## AIM OF THE EXERCISE
The listing is to be transcribed in full, with its images left out.
BEGIN
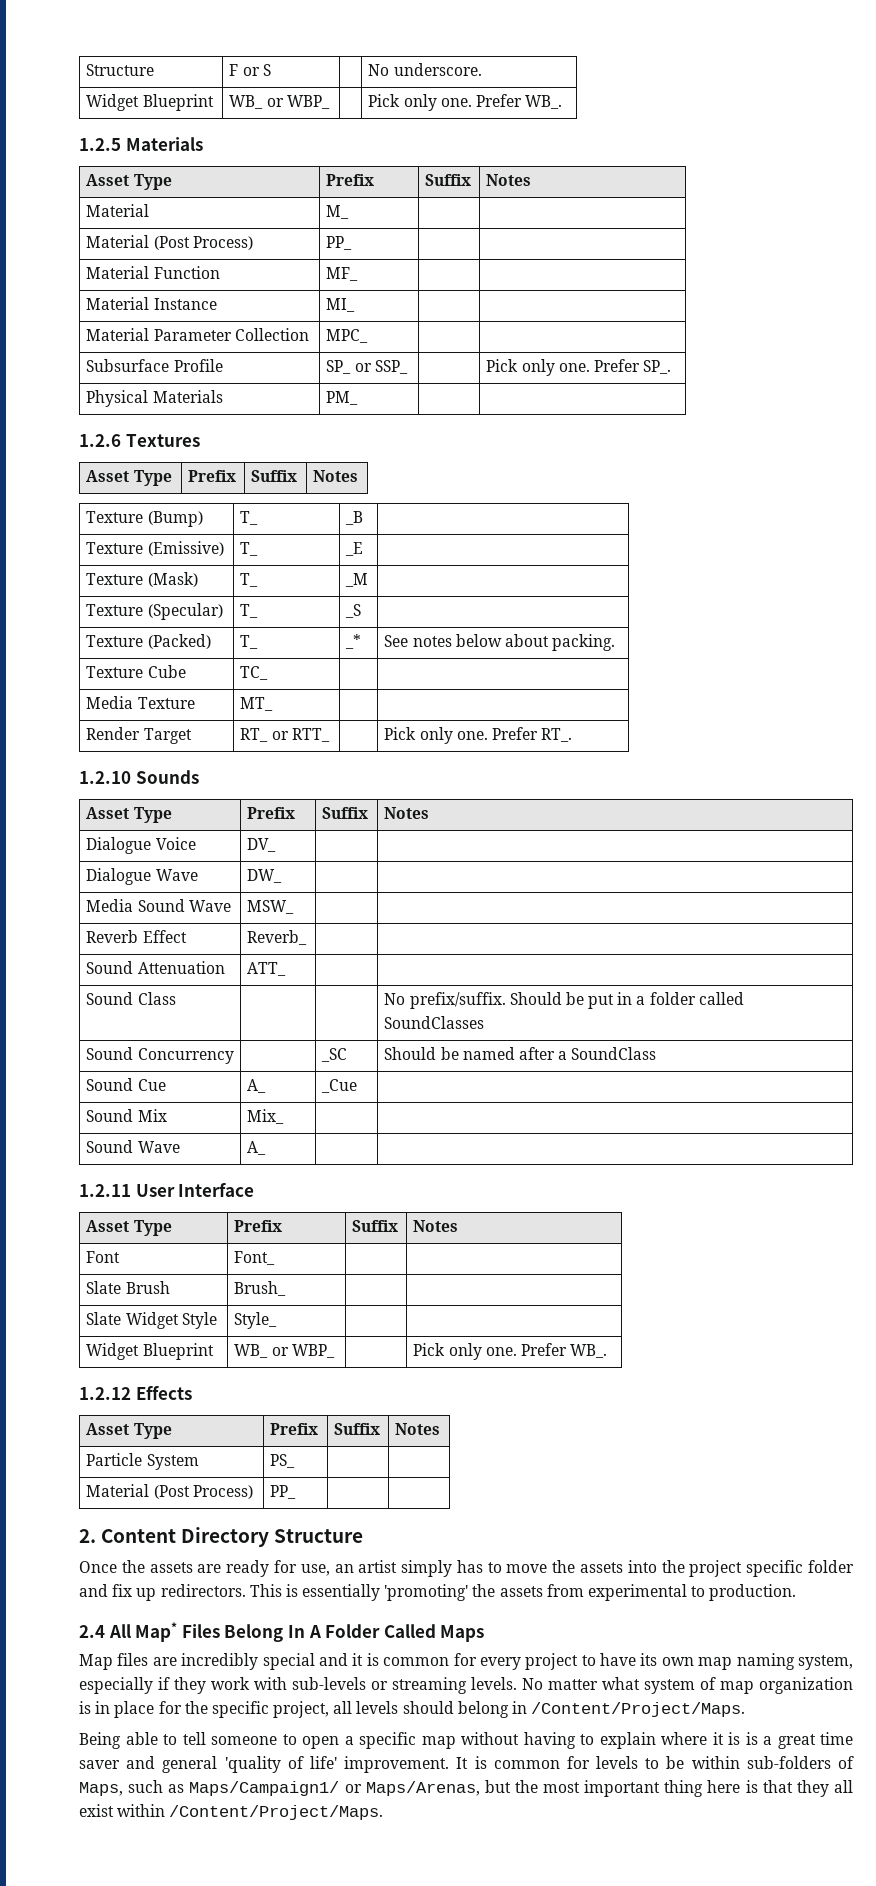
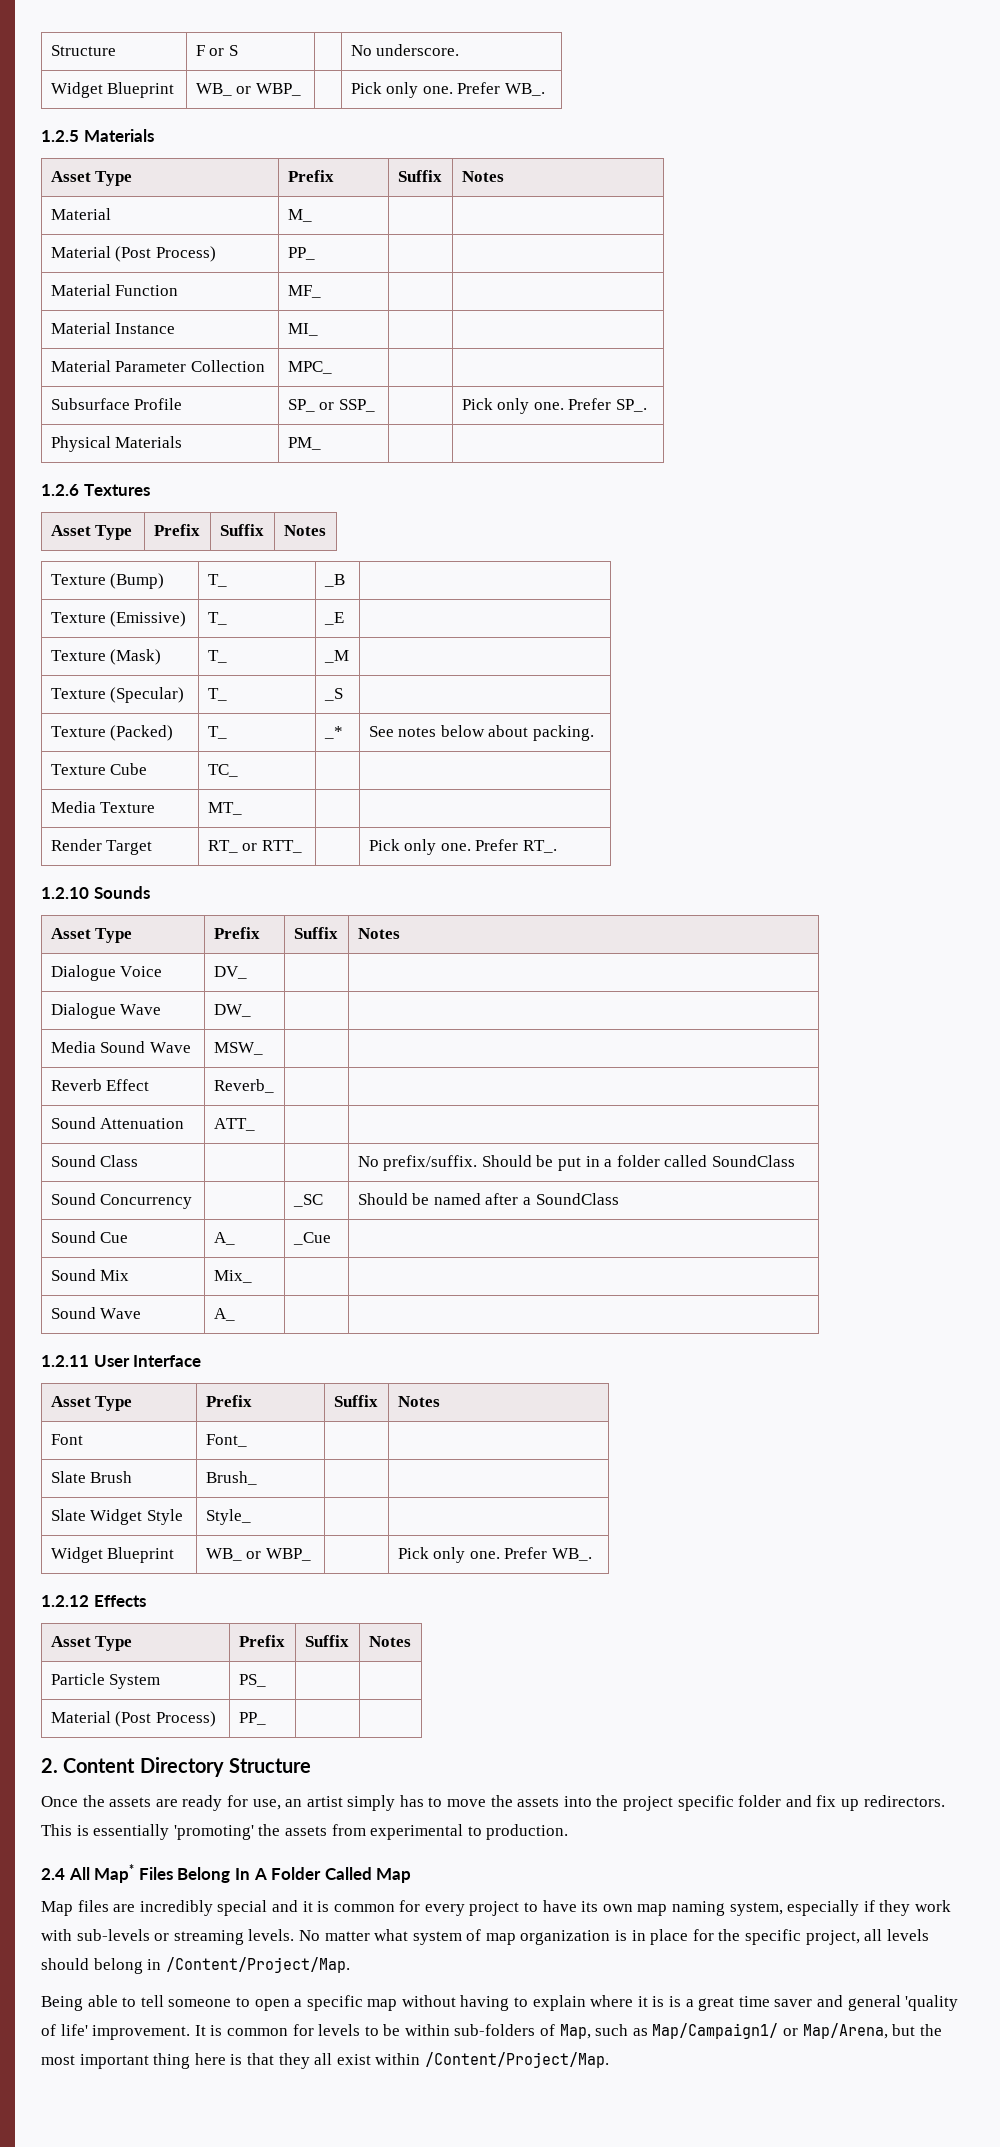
[384,1016,485,1029] SoundClasses -> [711,1155,795,1167] SoundClass
[440,1625,485,1642] Maps -> [376,1868,412,1883] Map
[531,1702,746,1717] /Content/Project/Maps. -> [165,1957,350,1973] /Content/Project/Map.
[79,1782,123,1796] Maps, -> [559,2024,591,2039] Map,
[189,1781,480,1796] Maps/Campaign1/ or Maps/Arenas, -> [652,2023,888,2039] Map/Campaign1/ or Map/Arena,
[169,1805,384,1820] /Content/Project/Maps. -> [424,2052,609,2068] /Content/Project/Map.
END
## ANSWER SPACE
[384,1016,485,1029] SoundClasses -> [711,1155,795,1167] SoundClass
[440,1625,485,1642] Maps -> [376,1868,412,1883] Map
[531,1702,746,1717] /Content/Project/Maps. -> [165,1957,350,1973] /Content/Project/Map.
[79,1782,123,1796] Maps, -> [559,2024,591,2039] Map,
[189,1781,480,1796] Maps/Campaign1/ or Maps/Arenas, -> [652,2023,888,2039] Map/Campaign1/ or Map/Arena,
[169,1805,384,1820] /Content/Project/Maps. -> [424,2052,609,2068] /Content/Project/Map.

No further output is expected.